__The tasks__
A – Please answer these from the Zetron commentary:
(i) Who wrote the commentary?
(ii) Which marketplace is Zetron's product line aimed at?
(iii) What did the two terabyte drive cost in early 2020?
B – From the Zetron commentary, list every kind of material that readers are asked to send in.
C – Resume the Zetron commentary after its final sentence.

__Source excerpt__
/---
Up one level (Zetron index)
Back to Home
  Introductory Information
for Zetron Equipment

Commentary by Mike Morris WA6ILQ
   

If you have a manual PDF that we do not have, a wiring hint, a programming trick,
or any other useful information, please consider writing it up and sending it in.

Zetron's product line is oriented towards the Land Mobile Radio marketplace - they manufacture nothing specifically aimed at the amateur market. However, a number of amateur repeater and remote base systems have made use of Zetron equipment to resolve specific issues, and the spec and catalog sheets and manuals we've accumulated can be found on the Zetron Index page on repeater-builder.

The only reason that we have a Zetron section at all is that Zetron Corporation has a bad habit of not having any manuals in any form - not even PDFs - for any equipment not in current or very recent production. Since the mid-1980s almost every manual has been created on a computer and making a PDF after it is complete can be done in a few minutes with a free program like "doPDF". Scanning an older paper manual costs maybe an hour. Disk storage is tremendously inexpensive. In early 2020 I bought a new two terabyte disk drive for US$100 (that's 2,000 gigabytes).

Downloadable PDFs cost nothing but server space, and not having them is a good definition of lousy customer service and a way to make past customers really unhappy. And refusing to make Windows-compatible programming software for your products is an other example of lousy customer service (note I didn't say a Windows application, I said a Windows-compatible app, there is a big difference). Unhappy customers tend to explore their options and end up finding other / alternate manufacturers. And acquiring a new customer costs a lot more then keeping an existing one.
\---
__Information shown__
/---
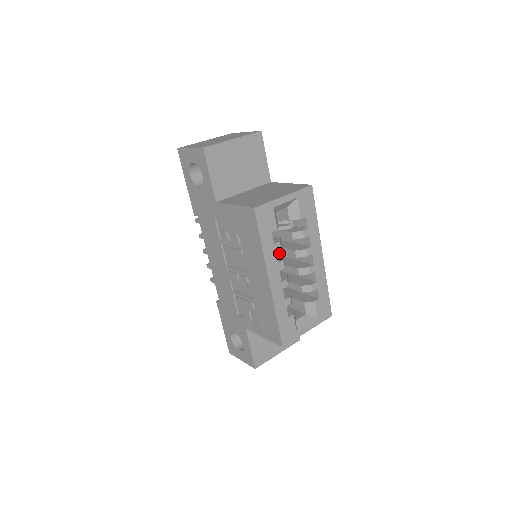
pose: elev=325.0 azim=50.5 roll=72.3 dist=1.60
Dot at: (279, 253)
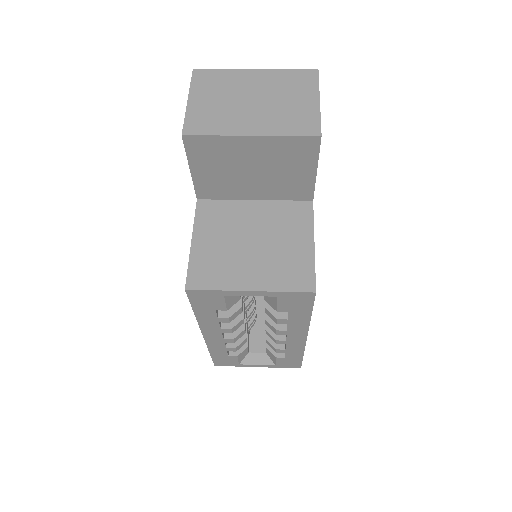
Dot at: occluded
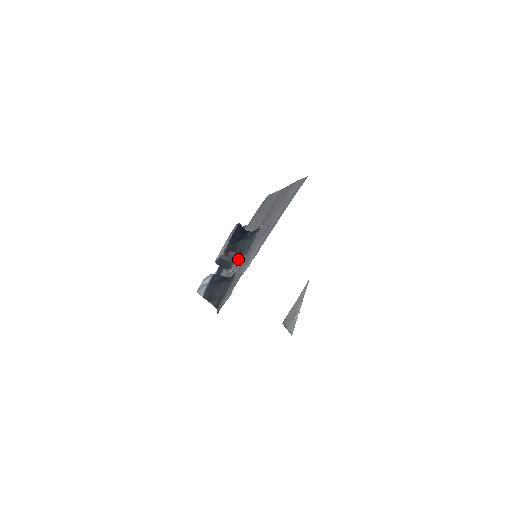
\---
__Answers per task__
A –
(i) Mike Morris WA6ILQ
(ii) The Land Mobile Radio marketplace
(iii) US$100

B –
- A manual PDF that the site does not have
- A wiring hint
- A programming trick
- Any other useful information

C –
Another example of lousy customer service is "edited" manuals. The Zetron Model 38 factory manual is a good example of this. The manual index says that the schematics are in Chapter 6, but the Chapter 6 pages are BLANK! Someone that has a community repeater (the term used in commercial two-way radio for a shared repeater) that is controlled by a Zetron 38 that happens to need a trivial repair is going to look in his manual and find blank pages. He has a bunch of annoyed (if not irate) users that can't talk to their units. He's going to remember just how helpful Zetron was when he's ready to buy another community tone panel or other device.

Speaking of being unhelpful, your author knows someone who works for an agency with a large amount of Zetron euqipment. He told your author about an event when he was 7 months into the job. He called Zetron with a minor issue on one of their products (he didn't know about the pin 4 issue on the programming cable). The first problem that they ran into was that the Zetron person demanded a sales order number for the unit they were calling about. Of course, he didn't have a number, the unit had been in place for over a decade. He was not able to provide an order number and the Zetron person couldn't use a serial number, or a agency name, or an address, or anything but a sales order number. That basically ended his first Zetron experience. One of the senior techs handed him a interconnect cable (labeled "Zetron Only") and told him about the weird pinout. It's just that sort of Tech Support runaround that will send pissed-off customers to other manufacturers.

History: Zetron was founded in 1980 by John Reece and Milt Zeutschel and they started building radio paging encoders. In 2007 JVC-Kenwood bought the company. Before 2007 Zetron was known for being a customer-supportive company. Not so much afterwards. It was purchased by Codan Limited in April of 2021 for $45 million cash. The new management reformatted the web site, dropping all info on a LOT of non-currently-sold equipment. All support of older equipment has pretty-much ceased.

No Zetron copyright infringement is intended. The only reason this web page is here is that Zetron has totally abandoned their past customers... if they had these files on their public web site we wouldn't need to.

Legal: Zetron, Simplexor, Worldpatch, Microconnect, Repeaterman, Europatch, Deadbolt and a bunch of other terms are either service marks, trademarks, or some other legal mark and no infringement is intended.

Contact Information:

The author can be contacted at: his-callsign // at // repeater-builder // dot // com.

Back to the top of the page
Up one level (Zetron index)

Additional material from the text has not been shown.